Reducing Geographic Variation in Spending

Various policy options could be considered in this area to reduce inappropriate spending variations across and within geographic areas. One option would be to broadly review all Medicare Part A and B spending and propose spending reductions in areas where per beneficiary spending is above a certain threshold compared with the national average. In this option, spending per beneficiary for Medicare Parts A and B would be adjusted to reflect differences in the price of inputs and the health status of the local population. Another option would require similar analysis of Medicare Parts A and B spending, but require spending reductions only for individual providers who are above a certain threshold in spending compared to their peers in their local area. Spending per beneficiary for Medicare Parts A and B also would be adjusted under this option to reflect differences in the price of inputs and the health status of the local population. In all cases, policy options in this area would need to be weighed against delivery system reform options that are under consideration, which are also intended to reduce geographic variations in spending.
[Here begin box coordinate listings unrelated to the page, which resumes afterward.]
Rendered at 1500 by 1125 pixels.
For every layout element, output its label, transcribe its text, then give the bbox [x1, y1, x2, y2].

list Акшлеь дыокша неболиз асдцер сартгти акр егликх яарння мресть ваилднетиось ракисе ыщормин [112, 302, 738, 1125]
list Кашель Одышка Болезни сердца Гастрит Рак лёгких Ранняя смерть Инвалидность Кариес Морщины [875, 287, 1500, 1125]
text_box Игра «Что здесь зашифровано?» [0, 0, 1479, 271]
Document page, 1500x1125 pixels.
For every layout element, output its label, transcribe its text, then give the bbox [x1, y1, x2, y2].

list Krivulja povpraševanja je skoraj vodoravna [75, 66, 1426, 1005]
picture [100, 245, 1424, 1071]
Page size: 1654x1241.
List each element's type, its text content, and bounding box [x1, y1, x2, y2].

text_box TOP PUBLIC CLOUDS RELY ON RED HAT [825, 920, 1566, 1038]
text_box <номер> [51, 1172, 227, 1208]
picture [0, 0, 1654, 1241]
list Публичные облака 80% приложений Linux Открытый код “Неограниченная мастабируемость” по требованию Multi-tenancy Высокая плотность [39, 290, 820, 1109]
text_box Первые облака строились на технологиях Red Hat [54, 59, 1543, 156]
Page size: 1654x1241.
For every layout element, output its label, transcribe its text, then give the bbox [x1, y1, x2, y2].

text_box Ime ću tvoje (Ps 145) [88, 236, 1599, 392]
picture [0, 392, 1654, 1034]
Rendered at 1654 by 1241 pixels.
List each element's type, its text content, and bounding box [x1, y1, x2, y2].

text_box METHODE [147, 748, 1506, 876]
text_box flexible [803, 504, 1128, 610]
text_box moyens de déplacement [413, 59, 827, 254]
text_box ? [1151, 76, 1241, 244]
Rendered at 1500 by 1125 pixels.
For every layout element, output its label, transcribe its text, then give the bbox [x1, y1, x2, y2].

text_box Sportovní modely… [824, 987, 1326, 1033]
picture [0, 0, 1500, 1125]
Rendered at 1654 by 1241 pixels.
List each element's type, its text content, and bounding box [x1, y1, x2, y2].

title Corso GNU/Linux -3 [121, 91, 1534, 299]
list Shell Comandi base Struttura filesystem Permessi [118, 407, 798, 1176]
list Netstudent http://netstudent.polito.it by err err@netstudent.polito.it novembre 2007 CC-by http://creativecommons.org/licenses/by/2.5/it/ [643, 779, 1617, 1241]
Modify the requirements for tax-exempt hospitals

The Committee could consider a policy option that would codify organizational and operational requirements for determining whether a hospital is a charitable organization for purposes of section 501(c)(3) tax-exempt status. Such requirements include, among other things, that section 501(c)(3) hospitals regularly conduct a community needs analysis, provide a minimum annual level of charitable patient care, not refuse service based on a patient's inability to pay, and follow certain procedures before instituting collection actions against patients. Certain hospitals that are critical to the communities they serve or which have an independent basis for tax exemption (e.g., as an educational or scientific research organization) are excluded from the minimum charity care requirement. The proposal includes provisions designed to ensure proper reporting and transparency of operations. In addition, the proposal provides for excise taxes, or “intermediate sanctions,” designed to encourage compliance with the operational requirements. These intermediate sanctions could be imposed, for example, in situations where revocation of tax-exempt status is viewed as inappropriate.